The European Court of Human Rights  (ECtHR) has given the Norwegian Government until April to respond to accusations from environmental groups that new oil and gas drilling in the Arctic breaches fundamental freedoms.  

The case was first brought to the European court in June 2021 after activists faced repeated defeats in Norwegian courts.

Environmental groups have been pushing back against the government’s decision to open up parts of the Barents Sea to oil exploration, which they say breaches their – and future generations’ – rights.  

While the groups were initially unsuccessful, a series of legal wins for environmentalists – such as a Dutch court ruling for Shell to reduce its emissions – has fueled hopes that significant change may be seen in Norway. 
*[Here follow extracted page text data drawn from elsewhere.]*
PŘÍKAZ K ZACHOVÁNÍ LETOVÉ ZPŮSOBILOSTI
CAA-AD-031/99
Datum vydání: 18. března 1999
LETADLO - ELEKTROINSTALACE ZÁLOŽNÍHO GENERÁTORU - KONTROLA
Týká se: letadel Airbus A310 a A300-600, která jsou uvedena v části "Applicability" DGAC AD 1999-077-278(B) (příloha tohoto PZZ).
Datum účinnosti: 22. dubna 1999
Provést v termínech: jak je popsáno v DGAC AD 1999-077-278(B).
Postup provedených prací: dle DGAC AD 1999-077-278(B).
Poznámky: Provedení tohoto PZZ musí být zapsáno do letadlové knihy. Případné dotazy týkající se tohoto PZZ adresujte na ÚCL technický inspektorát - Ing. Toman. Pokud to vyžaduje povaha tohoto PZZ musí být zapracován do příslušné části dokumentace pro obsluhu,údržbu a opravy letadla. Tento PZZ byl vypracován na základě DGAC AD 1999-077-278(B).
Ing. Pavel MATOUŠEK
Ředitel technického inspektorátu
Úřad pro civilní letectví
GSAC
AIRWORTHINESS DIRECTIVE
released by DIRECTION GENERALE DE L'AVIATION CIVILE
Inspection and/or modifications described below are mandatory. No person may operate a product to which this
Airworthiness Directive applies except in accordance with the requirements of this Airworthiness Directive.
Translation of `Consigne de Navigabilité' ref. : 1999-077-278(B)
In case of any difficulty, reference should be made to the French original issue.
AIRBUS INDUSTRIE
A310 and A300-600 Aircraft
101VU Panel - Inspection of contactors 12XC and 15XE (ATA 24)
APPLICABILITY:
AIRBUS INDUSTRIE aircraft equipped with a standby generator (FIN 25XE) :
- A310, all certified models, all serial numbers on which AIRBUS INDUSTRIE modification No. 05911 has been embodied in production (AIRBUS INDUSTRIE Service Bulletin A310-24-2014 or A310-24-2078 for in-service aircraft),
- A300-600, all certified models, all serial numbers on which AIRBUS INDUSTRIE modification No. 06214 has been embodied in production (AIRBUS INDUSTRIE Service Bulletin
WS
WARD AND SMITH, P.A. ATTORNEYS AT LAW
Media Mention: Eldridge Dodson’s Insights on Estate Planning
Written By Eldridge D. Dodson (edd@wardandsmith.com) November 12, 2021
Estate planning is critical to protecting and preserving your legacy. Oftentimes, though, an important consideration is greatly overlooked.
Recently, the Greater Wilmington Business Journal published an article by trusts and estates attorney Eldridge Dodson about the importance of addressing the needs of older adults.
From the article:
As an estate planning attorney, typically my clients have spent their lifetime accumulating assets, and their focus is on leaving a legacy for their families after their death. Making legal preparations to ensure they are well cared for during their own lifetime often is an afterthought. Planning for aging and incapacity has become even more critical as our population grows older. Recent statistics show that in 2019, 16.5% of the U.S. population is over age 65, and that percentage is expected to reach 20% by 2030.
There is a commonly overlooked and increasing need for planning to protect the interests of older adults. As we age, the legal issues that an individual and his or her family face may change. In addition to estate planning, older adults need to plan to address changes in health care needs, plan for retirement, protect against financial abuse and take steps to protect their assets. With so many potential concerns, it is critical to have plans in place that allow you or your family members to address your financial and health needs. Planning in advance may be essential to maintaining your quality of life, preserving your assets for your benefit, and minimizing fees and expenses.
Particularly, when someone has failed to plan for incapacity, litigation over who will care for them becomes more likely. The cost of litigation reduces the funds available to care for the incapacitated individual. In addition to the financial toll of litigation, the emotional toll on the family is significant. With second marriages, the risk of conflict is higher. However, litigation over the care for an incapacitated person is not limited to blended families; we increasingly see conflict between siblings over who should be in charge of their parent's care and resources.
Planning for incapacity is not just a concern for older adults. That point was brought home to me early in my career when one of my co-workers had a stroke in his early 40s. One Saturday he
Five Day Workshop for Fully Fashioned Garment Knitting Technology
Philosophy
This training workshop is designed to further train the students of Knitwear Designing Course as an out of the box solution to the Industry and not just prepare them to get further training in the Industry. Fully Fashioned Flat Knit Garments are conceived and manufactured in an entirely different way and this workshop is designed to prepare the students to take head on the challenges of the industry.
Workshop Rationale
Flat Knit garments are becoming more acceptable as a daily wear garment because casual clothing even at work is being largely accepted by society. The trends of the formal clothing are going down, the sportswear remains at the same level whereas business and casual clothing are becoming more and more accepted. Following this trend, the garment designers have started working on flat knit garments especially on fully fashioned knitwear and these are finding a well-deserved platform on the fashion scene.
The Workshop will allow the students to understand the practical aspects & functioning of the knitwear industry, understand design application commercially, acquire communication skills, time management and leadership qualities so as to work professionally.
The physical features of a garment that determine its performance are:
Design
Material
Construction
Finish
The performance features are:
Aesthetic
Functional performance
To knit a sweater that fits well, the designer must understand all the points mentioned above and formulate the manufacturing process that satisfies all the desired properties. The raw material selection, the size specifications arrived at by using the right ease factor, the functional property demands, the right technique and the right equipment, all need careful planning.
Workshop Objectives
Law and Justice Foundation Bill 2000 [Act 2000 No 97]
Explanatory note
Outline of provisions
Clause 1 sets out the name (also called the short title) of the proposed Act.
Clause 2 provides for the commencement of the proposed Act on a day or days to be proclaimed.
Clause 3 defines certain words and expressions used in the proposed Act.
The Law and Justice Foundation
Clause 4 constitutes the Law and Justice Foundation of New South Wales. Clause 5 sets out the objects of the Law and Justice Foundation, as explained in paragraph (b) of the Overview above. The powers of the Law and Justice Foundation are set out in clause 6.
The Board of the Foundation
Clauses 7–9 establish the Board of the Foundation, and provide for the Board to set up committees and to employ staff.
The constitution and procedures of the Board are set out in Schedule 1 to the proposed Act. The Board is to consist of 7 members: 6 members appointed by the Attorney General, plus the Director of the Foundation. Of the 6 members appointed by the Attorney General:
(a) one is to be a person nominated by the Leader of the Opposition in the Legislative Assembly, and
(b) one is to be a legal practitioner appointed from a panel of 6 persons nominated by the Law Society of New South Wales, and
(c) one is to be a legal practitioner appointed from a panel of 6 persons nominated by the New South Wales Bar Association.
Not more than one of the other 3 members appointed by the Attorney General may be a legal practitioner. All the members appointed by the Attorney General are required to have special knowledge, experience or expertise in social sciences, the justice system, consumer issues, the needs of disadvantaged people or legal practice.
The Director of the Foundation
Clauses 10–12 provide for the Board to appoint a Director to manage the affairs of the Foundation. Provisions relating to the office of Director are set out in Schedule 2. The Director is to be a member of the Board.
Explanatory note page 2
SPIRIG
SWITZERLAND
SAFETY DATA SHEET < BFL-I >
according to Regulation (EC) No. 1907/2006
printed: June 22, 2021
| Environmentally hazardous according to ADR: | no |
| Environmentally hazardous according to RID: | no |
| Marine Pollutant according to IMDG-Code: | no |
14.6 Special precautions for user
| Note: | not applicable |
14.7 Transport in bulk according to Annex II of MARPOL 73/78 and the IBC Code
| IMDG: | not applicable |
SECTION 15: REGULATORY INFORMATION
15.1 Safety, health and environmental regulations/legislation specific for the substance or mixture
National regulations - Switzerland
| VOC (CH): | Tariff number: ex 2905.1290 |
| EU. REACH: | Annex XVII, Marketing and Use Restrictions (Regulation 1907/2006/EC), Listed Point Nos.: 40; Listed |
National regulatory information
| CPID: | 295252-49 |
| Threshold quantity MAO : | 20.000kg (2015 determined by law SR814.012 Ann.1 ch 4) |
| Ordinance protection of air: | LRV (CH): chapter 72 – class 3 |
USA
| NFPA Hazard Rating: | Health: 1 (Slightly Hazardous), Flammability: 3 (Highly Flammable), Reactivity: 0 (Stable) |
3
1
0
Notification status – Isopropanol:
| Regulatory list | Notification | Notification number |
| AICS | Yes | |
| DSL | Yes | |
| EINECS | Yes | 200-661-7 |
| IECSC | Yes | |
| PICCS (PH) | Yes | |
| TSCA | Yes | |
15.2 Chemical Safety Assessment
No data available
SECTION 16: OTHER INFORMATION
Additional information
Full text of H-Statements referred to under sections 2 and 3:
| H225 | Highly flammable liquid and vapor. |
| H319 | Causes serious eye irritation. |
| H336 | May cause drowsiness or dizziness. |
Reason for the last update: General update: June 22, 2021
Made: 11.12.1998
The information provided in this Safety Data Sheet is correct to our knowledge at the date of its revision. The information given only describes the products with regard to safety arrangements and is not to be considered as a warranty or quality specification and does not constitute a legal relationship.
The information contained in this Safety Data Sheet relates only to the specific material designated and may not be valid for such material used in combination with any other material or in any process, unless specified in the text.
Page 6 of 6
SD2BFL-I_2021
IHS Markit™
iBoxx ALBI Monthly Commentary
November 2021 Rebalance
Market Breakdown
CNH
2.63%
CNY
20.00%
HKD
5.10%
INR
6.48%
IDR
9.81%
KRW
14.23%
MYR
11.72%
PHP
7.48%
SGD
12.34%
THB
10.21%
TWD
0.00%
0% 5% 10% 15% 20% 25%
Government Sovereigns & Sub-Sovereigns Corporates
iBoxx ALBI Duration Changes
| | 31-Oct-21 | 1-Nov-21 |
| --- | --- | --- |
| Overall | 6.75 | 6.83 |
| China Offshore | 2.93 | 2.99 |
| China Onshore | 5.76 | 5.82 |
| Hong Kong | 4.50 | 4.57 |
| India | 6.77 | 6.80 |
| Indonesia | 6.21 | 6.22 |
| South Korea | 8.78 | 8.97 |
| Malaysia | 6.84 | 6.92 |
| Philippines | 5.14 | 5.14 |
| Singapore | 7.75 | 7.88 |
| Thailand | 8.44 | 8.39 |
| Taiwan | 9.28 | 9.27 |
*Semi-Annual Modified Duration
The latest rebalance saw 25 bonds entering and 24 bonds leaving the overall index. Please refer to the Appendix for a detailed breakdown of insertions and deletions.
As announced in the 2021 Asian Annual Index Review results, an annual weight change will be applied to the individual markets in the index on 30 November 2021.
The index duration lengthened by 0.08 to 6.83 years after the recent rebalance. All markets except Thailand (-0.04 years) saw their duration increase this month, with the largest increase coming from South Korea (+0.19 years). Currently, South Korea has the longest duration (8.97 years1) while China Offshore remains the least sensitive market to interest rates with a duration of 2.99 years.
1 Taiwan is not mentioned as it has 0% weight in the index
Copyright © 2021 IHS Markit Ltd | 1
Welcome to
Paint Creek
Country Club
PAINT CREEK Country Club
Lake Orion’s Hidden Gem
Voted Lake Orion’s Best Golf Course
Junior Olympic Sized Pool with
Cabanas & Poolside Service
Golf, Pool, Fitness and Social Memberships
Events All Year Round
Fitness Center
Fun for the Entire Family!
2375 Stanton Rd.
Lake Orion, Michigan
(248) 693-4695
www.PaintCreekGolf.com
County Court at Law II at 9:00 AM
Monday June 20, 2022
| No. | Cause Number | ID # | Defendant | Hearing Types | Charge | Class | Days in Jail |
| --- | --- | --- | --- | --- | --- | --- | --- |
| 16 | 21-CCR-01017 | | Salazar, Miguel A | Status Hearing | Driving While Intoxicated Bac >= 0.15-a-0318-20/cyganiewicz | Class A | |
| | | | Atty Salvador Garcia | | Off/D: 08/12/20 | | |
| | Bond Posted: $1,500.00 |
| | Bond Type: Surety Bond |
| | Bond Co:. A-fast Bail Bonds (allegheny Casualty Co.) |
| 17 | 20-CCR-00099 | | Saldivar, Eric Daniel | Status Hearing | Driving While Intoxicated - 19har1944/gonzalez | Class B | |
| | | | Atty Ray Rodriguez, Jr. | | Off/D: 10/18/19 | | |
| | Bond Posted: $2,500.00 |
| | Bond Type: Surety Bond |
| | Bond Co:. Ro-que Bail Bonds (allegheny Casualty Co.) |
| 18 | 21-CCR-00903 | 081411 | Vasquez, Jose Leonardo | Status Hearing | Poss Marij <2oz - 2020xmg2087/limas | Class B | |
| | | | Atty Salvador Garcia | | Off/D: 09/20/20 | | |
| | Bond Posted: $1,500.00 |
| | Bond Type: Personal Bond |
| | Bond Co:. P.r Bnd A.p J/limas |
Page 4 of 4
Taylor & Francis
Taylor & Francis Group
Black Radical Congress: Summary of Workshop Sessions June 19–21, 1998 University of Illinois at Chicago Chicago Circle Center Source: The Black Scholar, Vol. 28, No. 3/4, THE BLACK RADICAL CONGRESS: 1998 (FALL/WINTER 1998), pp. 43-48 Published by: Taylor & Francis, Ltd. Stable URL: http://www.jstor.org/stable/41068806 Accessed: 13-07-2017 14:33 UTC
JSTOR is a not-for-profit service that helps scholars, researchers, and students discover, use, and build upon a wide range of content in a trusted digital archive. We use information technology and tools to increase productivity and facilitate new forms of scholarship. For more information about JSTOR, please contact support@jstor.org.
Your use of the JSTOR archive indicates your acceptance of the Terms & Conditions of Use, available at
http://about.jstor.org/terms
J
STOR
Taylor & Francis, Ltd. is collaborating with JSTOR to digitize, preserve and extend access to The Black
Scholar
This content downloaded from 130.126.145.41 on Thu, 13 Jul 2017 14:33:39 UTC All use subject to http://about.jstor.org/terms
According to the ECtHR’s ruling, the Norwegian Government has until 13 April to provide a written statement on the benefits of the project. 

“The Court’s request to the Norwegian Government is a significant development, as just one out of 10 cases reach this point,” said Cathrine Hambro, the lawyer representing the activists, in a statement. “A judgment from ECtHR would be important not just for Norway, but also for the pan-European application of the European Convention on Human Rights in climate cases.” 

Norway is currently the biggest oil producer in western Europe, with around 67 production fields in the North Sea. The majority of its assets are located in the North and Norwegian seas, but the government announced it had decided to expand into the Barents Sea in 2016, with 70 new blocks offered to oil majors by 2021 – an announcement that was met with ire by Greenpeace Norway. 

“Yesterday it became clear that Norway will not reach its climate obligations,” said Frode Pleym, head of Greenpeace Norway, following the announcement. “Today the government offers oil companies massive new exploration. Are there any adults at home?” 

A total of six activists and two environmental groups have now taken their complaints against the Barents Sea drilling to the ECtHR. 

A government spokesperson said that it maintains that no human rights have been violated.